Dernier nabab, Le

Elia Kazan, 1977 (États-Unis)

Dans la filmographie de Robert De Niro, Le dernier nabab (The last tycoon sous son titre d’origine) occupe une place entre Taxi driver, cette même année 1976, et New York, New York, l’année suivante. D’après le roman inachevé de Francis Scott Fitzgerald, le film est réalisé par Elia Kazan à qui l’on doit Un tramway nommé désir (1951), Viva Zapata ! (1952), ou encore America, America (1964). Le dernier nabab fut son dernier film.

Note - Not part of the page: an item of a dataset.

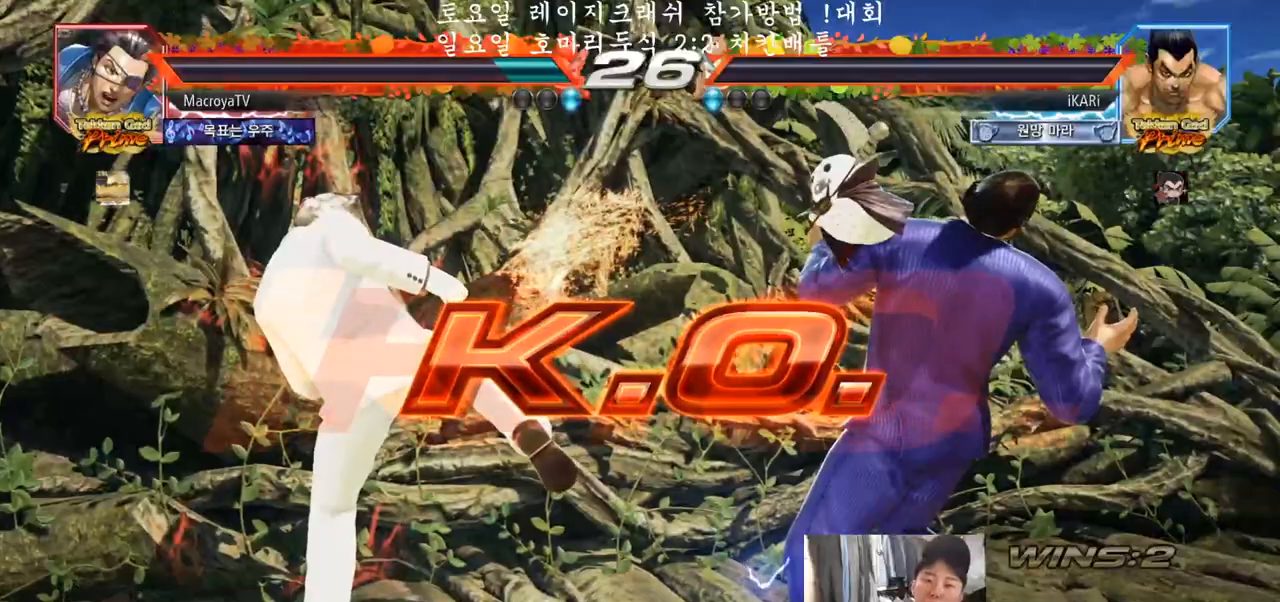
{"buttons": [], "left_stick": "center", "events": []}
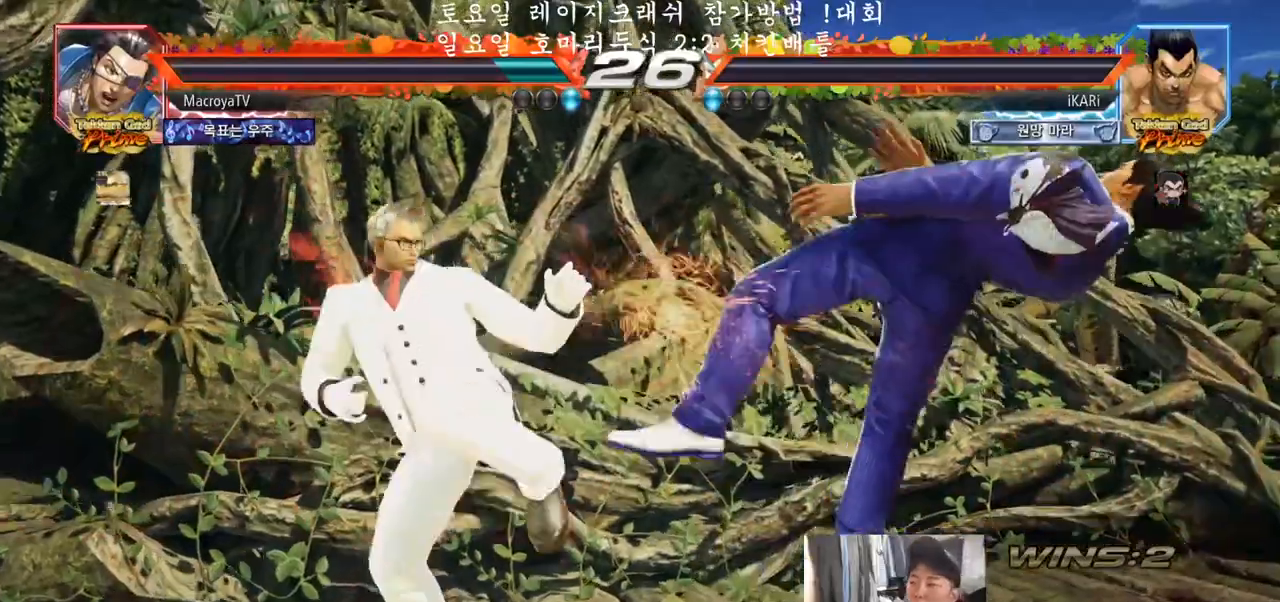
{"buttons": [], "left_stick": "center", "events": []}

Cela commence en noir et blanc par une fusillade (probablement un règlement de comptes mafieux, l’univers « de-niroesque » est planté d’entrée de jeu !) dans un bar : une scène d’un des films qu’est en train de voir Monroe Stahr, jeune et talentueux producteur d’un important studio d’Hollywood dans les années 1930. Bête de travail, jusqu’à en tomber malade, il donne toute son énergie et sa passion dans le cinéma afin d’atténuer le chagrin causé par la perte de son épouse Minna et refuse les avances prononcées de Cecilia Brady, la fille de son patron. Un jour, alors que le studio est ébranlé par une secousse sismique, il croise le regard d’une magnifique Irlandaise : Kathleen Moore, le sosie de sa femme disparue. Il fait tout pour la retrouver et en tombe éperdument amoureux. Après lui avoir résisté un moment, Kathleen tombe elle aussi sous le charme du producteur et passe une nuit avec lui dans une maison en construction, à ciel ouvert, en bord de plage. Mais la belle lui apprend qu’elle va très prochainement se marier et plongea Monroe dans le désarroi.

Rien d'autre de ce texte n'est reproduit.